The solution to Bohol is to be found in Masungi

the solution to bohol is to be found in masungi

Antonio Contreras

ENVIRONMENT Secretary Antonia Yulo-Loyzaga planned to cancel the 2017 memorandum of agreement (MoA) that the late environment secretary Gina Lopez signed with the Masungi Georeserve Foundation Inc. (MGFI) for the conservation of 2,700 hectares of the Upper Marikina River Basin Protected Landscape (UMRBPL).

When this article comes out, we are not even certain if she would have already signed the order and allowed irrationality to get the better of her or whether she will remain true to her past image of a socially just environmental crusader that endeared her to environmental advocates.

> DATA EXTRACTS:
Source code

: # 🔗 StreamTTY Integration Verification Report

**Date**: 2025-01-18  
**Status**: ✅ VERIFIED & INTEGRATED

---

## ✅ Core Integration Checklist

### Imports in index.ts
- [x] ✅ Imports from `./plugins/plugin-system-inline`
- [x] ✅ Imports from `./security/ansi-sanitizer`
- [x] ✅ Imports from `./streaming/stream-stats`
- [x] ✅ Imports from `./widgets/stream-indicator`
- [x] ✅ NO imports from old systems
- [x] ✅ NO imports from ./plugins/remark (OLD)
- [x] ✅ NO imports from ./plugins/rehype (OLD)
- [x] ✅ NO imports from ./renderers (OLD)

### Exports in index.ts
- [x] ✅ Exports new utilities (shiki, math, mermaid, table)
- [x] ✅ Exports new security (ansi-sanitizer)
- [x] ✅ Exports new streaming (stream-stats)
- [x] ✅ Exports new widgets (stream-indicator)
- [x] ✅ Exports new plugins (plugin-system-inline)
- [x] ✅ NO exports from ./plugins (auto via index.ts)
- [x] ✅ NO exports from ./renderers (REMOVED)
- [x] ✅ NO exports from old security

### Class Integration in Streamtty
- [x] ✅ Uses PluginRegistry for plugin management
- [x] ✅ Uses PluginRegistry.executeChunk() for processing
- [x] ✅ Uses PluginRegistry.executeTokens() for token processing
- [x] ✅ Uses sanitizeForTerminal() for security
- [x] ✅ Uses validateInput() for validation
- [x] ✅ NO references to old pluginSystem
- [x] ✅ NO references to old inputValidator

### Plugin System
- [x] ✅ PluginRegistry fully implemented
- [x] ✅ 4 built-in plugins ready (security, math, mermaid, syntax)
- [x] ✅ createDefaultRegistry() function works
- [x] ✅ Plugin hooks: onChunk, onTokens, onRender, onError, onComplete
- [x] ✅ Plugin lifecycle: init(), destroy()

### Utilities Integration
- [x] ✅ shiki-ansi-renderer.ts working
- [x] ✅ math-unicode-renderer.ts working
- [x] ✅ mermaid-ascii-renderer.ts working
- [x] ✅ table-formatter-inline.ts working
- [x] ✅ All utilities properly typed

> EXERCISE INSTRUCTIONS:
1: Please print the part of the Masungi article that starts at the words "ENVIRONMENT Secretary Antonia" and ends after the words "to environmental advocates.".
2: In the Masungi article, how many hectares of the Upper Marikina River Basin Protected Landscape does the 2017 memorandum of agreement cover?

> ANSWERS GIVEN:
1:
ENVIRONMENT Secretary Antonia Yulo-Loyzaga planned to cancel the 2017 memorandum of agreement (MoA) that the late environment secretary Gina Lopez signed with the Masungi Georeserve Foundation Inc. (MGFI) for the conservation of 2,700 hectares of the Upper Marikina River Basin Protected Landscape (UMRBPL).

When this article comes out, we are not even certain if she would have already signed the order and allowed irrationality to get the better of her or whether she will remain true to her past image of a socially just environmental crusader that endeared her to environmental advocates.

2: 2,700 hectares